#### Your task:
Using the material below, print the line that contains "40: (872, 227, 33.86)", the line that contains "61: (567, 134, 16.76)", and every line in between, exactly and nothing else.
──────── Exercise inputs
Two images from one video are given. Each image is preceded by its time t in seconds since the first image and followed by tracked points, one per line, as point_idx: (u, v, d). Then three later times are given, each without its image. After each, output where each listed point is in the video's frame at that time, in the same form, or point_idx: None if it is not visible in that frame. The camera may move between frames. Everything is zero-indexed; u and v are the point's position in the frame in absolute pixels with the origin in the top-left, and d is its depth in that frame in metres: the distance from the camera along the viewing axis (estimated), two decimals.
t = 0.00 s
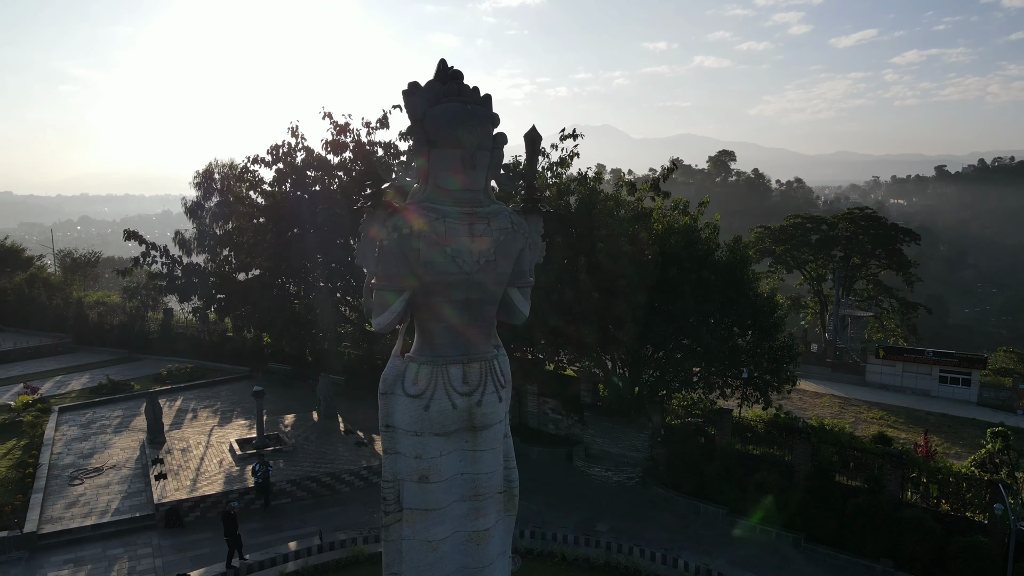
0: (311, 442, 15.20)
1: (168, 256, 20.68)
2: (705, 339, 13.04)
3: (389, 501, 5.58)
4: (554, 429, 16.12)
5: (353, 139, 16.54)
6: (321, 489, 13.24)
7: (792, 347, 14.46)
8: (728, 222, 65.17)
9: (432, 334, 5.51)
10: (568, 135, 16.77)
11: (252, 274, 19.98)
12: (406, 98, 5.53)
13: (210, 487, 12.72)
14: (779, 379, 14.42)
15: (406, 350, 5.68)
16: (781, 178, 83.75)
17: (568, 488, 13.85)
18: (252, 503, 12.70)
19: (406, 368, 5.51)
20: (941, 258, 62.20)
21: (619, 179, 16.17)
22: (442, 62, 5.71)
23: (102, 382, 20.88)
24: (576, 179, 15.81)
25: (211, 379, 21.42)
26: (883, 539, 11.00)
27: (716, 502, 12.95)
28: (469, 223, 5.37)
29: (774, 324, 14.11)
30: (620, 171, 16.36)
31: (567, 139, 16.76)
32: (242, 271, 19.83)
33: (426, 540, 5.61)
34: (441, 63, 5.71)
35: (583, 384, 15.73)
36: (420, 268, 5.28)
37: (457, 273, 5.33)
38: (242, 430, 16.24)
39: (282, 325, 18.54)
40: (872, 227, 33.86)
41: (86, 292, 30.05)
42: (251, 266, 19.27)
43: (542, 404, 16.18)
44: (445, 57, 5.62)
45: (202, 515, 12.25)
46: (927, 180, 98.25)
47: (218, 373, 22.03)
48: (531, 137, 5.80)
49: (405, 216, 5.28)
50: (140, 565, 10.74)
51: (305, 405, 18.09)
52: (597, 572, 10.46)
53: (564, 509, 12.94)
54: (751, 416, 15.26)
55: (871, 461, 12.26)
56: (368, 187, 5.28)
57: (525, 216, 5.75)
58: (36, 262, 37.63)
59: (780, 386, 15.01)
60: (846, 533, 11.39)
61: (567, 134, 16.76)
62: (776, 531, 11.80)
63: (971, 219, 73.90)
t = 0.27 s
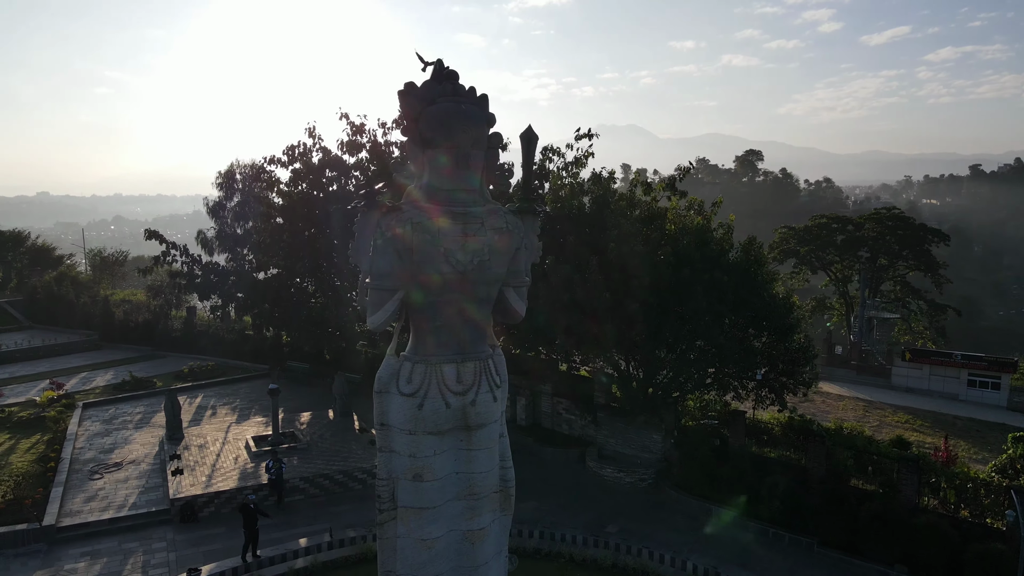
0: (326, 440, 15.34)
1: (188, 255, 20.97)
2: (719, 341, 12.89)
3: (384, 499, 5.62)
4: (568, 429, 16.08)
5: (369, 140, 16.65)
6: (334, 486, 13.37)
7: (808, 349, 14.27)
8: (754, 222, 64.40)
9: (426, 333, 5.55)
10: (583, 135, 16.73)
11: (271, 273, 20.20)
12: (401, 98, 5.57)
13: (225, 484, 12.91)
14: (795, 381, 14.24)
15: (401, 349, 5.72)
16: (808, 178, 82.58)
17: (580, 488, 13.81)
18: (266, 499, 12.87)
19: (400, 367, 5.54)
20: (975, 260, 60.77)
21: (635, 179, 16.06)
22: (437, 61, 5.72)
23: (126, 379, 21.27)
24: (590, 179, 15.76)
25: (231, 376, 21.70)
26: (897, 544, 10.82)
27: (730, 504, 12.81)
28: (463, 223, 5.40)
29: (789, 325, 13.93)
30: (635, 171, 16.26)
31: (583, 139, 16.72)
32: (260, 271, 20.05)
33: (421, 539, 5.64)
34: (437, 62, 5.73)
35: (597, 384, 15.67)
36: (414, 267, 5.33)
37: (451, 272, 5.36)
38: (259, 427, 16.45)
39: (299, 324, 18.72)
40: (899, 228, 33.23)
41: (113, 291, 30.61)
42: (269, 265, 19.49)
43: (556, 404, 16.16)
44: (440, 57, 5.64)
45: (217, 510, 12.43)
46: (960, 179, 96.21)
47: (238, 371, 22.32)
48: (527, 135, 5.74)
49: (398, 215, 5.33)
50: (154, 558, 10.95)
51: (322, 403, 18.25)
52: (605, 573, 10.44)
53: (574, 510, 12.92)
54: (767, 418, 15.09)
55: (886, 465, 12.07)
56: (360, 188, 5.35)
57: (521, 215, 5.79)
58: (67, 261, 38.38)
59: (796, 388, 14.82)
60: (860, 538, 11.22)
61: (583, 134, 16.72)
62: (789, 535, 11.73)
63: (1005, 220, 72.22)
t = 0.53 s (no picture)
0: (340, 438, 15.46)
1: (207, 254, 21.24)
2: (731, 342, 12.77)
3: (378, 497, 5.65)
4: (581, 430, 16.03)
5: (383, 140, 16.74)
6: (346, 484, 13.47)
7: (823, 351, 14.08)
8: (780, 223, 63.61)
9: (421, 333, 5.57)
10: (597, 136, 16.65)
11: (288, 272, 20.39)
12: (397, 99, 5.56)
13: (238, 480, 13.08)
14: (809, 383, 14.06)
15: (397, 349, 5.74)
16: (836, 178, 81.33)
17: (591, 489, 13.77)
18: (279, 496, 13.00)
19: (395, 367, 5.56)
20: (1009, 261, 59.36)
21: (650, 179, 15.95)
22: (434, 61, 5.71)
23: (147, 376, 21.63)
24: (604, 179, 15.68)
25: (250, 374, 21.96)
26: (910, 549, 10.63)
27: (741, 507, 12.70)
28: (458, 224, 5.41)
29: (804, 327, 13.75)
30: (650, 171, 16.14)
31: (597, 139, 16.64)
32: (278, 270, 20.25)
33: (415, 538, 5.65)
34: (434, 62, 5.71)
35: (610, 385, 15.60)
36: (408, 268, 5.35)
37: (445, 272, 5.38)
38: (274, 425, 16.63)
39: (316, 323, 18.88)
40: (926, 229, 32.59)
41: (138, 290, 31.12)
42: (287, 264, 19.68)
43: (569, 404, 16.11)
44: (438, 56, 5.60)
45: (230, 506, 12.59)
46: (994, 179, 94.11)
47: (257, 369, 22.58)
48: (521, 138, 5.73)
49: (392, 215, 5.35)
50: (167, 553, 11.13)
51: (338, 401, 18.38)
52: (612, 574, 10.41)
53: (585, 511, 12.89)
54: (782, 420, 14.92)
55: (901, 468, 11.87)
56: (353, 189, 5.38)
57: (517, 214, 5.81)
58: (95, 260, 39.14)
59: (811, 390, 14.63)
60: (872, 543, 11.05)
61: (597, 135, 16.64)
62: (800, 538, 11.66)
63: None
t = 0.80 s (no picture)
0: (353, 437, 15.57)
1: (227, 253, 21.53)
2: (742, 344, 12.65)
3: (372, 495, 5.69)
4: (594, 430, 15.95)
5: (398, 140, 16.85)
6: (358, 482, 13.57)
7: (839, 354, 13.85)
8: (806, 223, 62.73)
9: (415, 333, 5.61)
10: (613, 135, 16.55)
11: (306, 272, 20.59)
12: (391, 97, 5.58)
13: (252, 477, 13.24)
14: (825, 386, 13.84)
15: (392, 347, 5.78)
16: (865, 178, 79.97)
17: (602, 491, 13.72)
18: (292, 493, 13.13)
19: (389, 366, 5.59)
20: None
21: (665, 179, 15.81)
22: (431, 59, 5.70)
23: (169, 373, 21.98)
24: (618, 179, 15.58)
25: (269, 372, 22.21)
26: (924, 557, 10.40)
27: (753, 511, 12.56)
28: (450, 224, 5.43)
29: (820, 329, 13.54)
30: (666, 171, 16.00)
31: (613, 139, 16.54)
32: (296, 269, 20.45)
33: (408, 537, 5.68)
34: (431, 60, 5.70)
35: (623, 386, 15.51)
36: (399, 267, 5.42)
37: (436, 273, 5.42)
38: (290, 423, 16.81)
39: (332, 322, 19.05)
40: (955, 229, 31.89)
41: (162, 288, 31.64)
42: (304, 264, 19.86)
43: (583, 405, 16.05)
44: (434, 58, 5.61)
45: (244, 503, 12.75)
46: None
47: (276, 367, 22.83)
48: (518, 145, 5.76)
49: (384, 216, 5.44)
50: (181, 547, 11.31)
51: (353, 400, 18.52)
52: None
53: (596, 512, 12.85)
54: (797, 423, 14.71)
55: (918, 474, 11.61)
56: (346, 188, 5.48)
57: (512, 215, 5.81)
58: (123, 259, 39.88)
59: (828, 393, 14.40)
60: (885, 549, 10.85)
61: (612, 134, 16.54)
62: (813, 543, 11.52)
63: None
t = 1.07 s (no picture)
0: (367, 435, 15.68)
1: (245, 253, 21.80)
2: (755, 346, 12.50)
3: (367, 494, 5.72)
4: (607, 432, 15.89)
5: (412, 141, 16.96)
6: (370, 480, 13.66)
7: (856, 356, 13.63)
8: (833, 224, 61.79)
9: (408, 333, 5.64)
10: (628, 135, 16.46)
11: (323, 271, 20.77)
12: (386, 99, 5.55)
13: (265, 474, 13.39)
14: (841, 389, 13.61)
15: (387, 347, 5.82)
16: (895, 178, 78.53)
17: (614, 493, 13.66)
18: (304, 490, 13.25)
19: (383, 365, 5.63)
20: None
21: (680, 179, 15.66)
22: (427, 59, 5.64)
23: (190, 370, 22.31)
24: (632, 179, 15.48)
25: (288, 371, 22.45)
26: (939, 564, 10.19)
27: (766, 515, 12.41)
28: (444, 224, 5.48)
29: (836, 331, 13.33)
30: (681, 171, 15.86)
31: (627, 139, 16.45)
32: (314, 269, 20.63)
33: (403, 535, 5.71)
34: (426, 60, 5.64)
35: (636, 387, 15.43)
36: (393, 268, 5.49)
37: (430, 273, 5.47)
38: (306, 421, 16.97)
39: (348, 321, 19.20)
40: (985, 230, 31.16)
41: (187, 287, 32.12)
42: (321, 263, 20.04)
43: (596, 406, 16.00)
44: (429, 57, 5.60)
45: (257, 499, 12.91)
46: None
47: (295, 366, 23.05)
48: (512, 136, 6.97)
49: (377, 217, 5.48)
50: (193, 543, 11.47)
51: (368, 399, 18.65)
52: None
53: (606, 514, 12.80)
54: (813, 426, 14.50)
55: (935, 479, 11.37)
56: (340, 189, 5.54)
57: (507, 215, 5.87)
58: (150, 258, 40.57)
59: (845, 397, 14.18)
60: (899, 556, 10.65)
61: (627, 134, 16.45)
62: (826, 549, 11.35)
63: None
────────────────
#### Answer area:
40: (872, 227, 33.86)
41: (86, 292, 30.05)
42: (251, 266, 19.27)
43: (542, 404, 16.18)
44: (445, 57, 5.62)
45: (202, 515, 12.25)
46: (927, 180, 98.25)
47: (218, 373, 22.03)
48: (531, 137, 5.80)
49: (405, 216, 5.28)
50: (140, 565, 10.74)
51: (305, 405, 18.09)
52: (597, 572, 10.46)
53: (564, 509, 12.94)
54: (751, 416, 15.26)
55: (871, 461, 12.26)
56: (368, 187, 5.28)
57: (525, 216, 5.75)
58: (36, 262, 37.63)
59: (780, 386, 15.01)
60: (846, 533, 11.39)
61: (567, 134, 16.76)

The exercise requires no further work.